[Begin Text shown]

Now, in the black and white font of this site you might take pity on me, or feel bored with this typical and on-going issue, or not care either way. The latter I cannot help, but regarding the pity, don't give my mind-chatter any moment of compassion. I'd rather it not be fueled by any attention whatsoever. The moment you engage, it's off to the races. 

I've heard mind-chatter described like a television channel or radio station, but I don't agree. Those boxes can be changed or turned off at will. You can turn down the volume. Walk out of the room. 


Mind-chatter is more like an eight-year old kid. Do you happen to have one around? If not, I'll tell you - they are on constant chatter. They bounce from topic to topic. They talk like drunks. The moment you open a book to read, they lay on top of it. They climb on the back of the couch, let Cheerios lay where they fall, and leave the box of crayons spilled across the couch even though they've moved on to choreographing a dance. They ask questions, and then shift gears the moment you try to answer. They are hungry, starving, and hate the casserole you've made. And did they tell you about the game they played at school? Yes? Okay, let them tell you again. There is no inner dialog for an eight-year-old that does not, without filter, become the outer dialog.

[End Text shown]
[Begin Dataset entries]

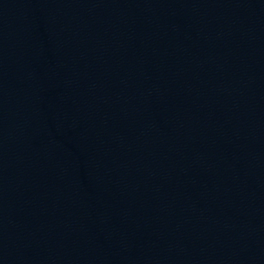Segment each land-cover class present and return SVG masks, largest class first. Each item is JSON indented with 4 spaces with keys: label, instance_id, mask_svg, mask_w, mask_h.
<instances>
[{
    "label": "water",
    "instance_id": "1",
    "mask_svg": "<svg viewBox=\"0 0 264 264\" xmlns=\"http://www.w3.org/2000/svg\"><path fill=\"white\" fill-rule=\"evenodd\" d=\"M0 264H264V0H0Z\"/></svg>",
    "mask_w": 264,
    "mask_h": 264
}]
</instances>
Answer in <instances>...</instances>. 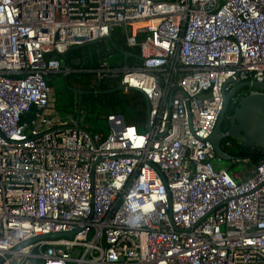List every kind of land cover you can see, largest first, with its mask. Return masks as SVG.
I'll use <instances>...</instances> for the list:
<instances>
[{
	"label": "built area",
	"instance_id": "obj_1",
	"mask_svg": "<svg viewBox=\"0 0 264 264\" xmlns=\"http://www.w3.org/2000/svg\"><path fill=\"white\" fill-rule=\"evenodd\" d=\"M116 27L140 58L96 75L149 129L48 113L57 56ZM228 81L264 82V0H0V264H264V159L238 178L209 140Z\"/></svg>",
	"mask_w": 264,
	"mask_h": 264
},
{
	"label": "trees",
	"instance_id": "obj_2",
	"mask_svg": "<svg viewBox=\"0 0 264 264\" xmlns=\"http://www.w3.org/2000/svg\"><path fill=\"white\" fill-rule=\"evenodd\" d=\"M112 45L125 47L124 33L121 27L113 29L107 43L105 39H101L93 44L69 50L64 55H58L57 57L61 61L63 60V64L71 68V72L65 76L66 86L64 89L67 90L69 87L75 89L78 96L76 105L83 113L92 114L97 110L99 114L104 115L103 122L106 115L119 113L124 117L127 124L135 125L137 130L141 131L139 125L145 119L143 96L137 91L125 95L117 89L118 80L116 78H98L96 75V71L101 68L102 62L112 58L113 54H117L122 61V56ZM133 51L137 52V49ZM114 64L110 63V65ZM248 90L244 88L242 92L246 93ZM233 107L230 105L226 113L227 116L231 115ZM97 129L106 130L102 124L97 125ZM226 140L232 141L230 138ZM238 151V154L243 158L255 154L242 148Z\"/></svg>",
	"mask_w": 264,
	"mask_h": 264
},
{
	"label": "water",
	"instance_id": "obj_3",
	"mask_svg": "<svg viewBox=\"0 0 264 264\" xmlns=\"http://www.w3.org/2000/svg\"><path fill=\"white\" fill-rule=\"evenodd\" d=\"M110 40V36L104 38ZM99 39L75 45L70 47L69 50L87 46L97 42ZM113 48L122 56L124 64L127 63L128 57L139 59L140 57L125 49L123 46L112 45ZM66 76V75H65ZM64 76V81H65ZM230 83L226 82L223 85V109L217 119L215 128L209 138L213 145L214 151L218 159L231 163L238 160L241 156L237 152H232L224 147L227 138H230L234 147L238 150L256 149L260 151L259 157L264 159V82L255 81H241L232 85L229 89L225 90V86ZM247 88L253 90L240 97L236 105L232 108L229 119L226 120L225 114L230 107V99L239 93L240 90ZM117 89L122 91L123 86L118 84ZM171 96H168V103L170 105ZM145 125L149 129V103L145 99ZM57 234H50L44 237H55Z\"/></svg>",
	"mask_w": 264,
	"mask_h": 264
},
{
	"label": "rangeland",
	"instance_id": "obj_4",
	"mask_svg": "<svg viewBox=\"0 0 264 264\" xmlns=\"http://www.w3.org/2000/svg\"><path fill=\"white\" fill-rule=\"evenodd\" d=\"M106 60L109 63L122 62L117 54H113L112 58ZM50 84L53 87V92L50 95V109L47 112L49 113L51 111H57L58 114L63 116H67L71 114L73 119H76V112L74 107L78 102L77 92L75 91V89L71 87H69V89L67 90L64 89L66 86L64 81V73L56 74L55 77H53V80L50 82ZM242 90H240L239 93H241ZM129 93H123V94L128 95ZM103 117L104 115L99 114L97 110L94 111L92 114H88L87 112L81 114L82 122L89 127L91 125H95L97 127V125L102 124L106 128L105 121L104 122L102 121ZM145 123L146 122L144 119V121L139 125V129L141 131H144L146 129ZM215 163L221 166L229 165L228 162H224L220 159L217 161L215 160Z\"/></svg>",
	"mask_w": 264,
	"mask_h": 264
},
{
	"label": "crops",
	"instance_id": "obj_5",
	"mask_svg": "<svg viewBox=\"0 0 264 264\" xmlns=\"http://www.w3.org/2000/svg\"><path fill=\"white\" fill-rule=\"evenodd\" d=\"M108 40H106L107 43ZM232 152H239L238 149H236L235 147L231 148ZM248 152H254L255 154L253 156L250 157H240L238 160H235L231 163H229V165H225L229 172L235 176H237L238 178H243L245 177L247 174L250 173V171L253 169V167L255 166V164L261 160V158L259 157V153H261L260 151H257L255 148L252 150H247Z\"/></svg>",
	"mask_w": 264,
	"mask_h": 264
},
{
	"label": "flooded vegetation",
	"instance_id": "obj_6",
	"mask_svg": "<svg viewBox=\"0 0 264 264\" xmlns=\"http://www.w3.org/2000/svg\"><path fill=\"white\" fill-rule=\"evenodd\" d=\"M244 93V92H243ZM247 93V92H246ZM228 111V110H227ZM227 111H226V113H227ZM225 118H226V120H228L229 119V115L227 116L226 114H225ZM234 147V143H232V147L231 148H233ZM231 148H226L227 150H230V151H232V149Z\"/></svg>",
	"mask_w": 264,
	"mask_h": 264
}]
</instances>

[End Dataset entries]

→ **Your goal**
Write what comes next in the piece about mind-chatter, picking up after its final sentence.

→ **Answer to this task**
Like the eight-year-old, the mind will chatter. Like the heart will beat, the lungs will breathe, the inner psyche will run on and on with an endless stream of story-line. The main difference between the heart and the mind is that while the heart beats regardless of the attention you bestow upon its actions, the mind wants attention and will try any and every way to gain it. 

"I am beautiful" is, apparently, not interesting dialog. There's no inner turmoil in that, no engagement, no drama. It turns out that simple love stories won't do. A thought like "I am beautiful" is tossed out as soon as it arises. But give me soap operas and I'll be hooked all afternoon.

When I sit down to write, as I have done today, all I think is "I am boring", "I cannot do this thing", and "why bother trying - someone else can do it better". In light of my recent readings of Herman Melville and Virginia Woolf, it is so easy to go there. Their books are extraordinary, and so that's where my mind-chatter goes. Like the eight-year-old, the mind wants attention.  It will use every trick in the book to get it.

I texted Darby a few minutes ago:

Me: "afraid to write. afraid of being boring or having poor judgment or telling a pointless story." 

him: "i totally understand. what you write might be all of those things... or not. you just gotta write. it's not your last piece. nothing rides on it. some hits some misses. and brooke just brought over some yummy donut creation. if you write, you can have some..."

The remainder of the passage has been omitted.